A day of professional development and networking was had by more than 200 attendees at the 17th Women Succeeding Symposium at CU Boulder’s University Memorial Center on Feb. 22. The popular event is held by the Faculty Council Women’ Committee and rotates locations between the CU system campuses. This year’s symposium theme was: women engaged and on the move.
"This is an annual symposium that started in 2003 to honor women faculty and provide for professional development experiences. It is sponsored and run by the Faculty Council Women's Committee, which includes faculty from all CU campuses. Over the years the symposium has evolved to embrace all women working at CU,” said Melinda Piket-May, associate professor in electrical, computer and energy engineering at CU Boulder and co-chair of the symposium and committee.

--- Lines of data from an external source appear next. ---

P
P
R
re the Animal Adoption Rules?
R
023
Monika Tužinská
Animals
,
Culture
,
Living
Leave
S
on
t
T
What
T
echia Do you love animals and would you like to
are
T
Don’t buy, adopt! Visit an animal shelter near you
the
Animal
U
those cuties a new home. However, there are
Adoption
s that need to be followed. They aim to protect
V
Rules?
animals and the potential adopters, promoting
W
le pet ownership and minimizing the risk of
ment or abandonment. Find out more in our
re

“Our symposium is about networking and women's professional development for the enhancement of individuals, which we believe enhances all things at CU.
“We always have a wait list for the symposium, which I believe speaks to its value among the CU community,” Piket-May said.

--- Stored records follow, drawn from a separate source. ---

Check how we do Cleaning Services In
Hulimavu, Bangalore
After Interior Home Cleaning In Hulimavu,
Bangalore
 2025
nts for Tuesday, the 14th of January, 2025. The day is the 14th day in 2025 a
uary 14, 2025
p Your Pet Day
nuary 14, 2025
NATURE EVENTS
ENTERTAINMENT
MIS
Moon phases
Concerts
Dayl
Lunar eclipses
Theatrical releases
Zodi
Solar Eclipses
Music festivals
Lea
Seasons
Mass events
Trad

Comprising the symposium were breakout sessions, lightning-round mini-talks, a keynote panel discussion facilitated by Vice Chancellor for Research & Innovation Terri Fiez and more. There were also information booths, including one promoting Mamava lactation pods, designed to easily integrate into public spaces, such as college campuses, for nursing mothers. Among many lactation rooms across the CU campuses, including several at CU Boulder, the CU Anschutz Medical Campus has a Mamava pod.

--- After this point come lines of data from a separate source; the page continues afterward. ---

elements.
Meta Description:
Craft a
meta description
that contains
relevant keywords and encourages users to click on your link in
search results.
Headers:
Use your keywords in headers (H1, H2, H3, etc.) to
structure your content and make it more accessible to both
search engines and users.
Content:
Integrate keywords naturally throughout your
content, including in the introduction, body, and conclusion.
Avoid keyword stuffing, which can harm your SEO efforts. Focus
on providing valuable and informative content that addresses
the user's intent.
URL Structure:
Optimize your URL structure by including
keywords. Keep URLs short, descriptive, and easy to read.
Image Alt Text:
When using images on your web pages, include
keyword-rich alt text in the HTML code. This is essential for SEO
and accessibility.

“The Mamava Pod on the Anschutz campus has improved access to lactation space for faculty, staff, students and guests,” said Sarah Anderson, associate professor in clinical pharmacy at the CU Anschutz campus and co-chair of the Faculty Council Women’s Committee.
Example topics at the symposium included developing diverse women’s voices in higher education; self-actualization practices for busy women; student evaluations; limitations of FCQs and alternatives for characterizing teaching; professional development opportunities at CU; and supporting working mothers.
With an introduction by Polly Bugros McLean, associate professor of media studies at CU Boulder, Anne Libby took the stage midday to receive the Elizabeth D. Gee Lectureship Award and give this year’s talk.
Libby is a professor at the University of Colorado School of Medicine, department of emergency medicine, specializing in economics and public health at the CU Anschutz Medical Campus. She talked about her path getting into economics and some of the realizations she had along the way, like how women and men communicate differently, and how there are pay gaps between women and men, which increase the higher the level of education. She gave book recommendations and discussed some of her community involvement. She also discussed her sense of obligation to not settle for status quo and to follow her professional strengths, as well as path to happiness.
In closing, Libby said, “It’s a co-ed world, so we all have to work together. I want you to search for meaning and find your flow. Successful behaviors can be taught and learned. No one succeeds alone, so find trusted others and nurture relationships.”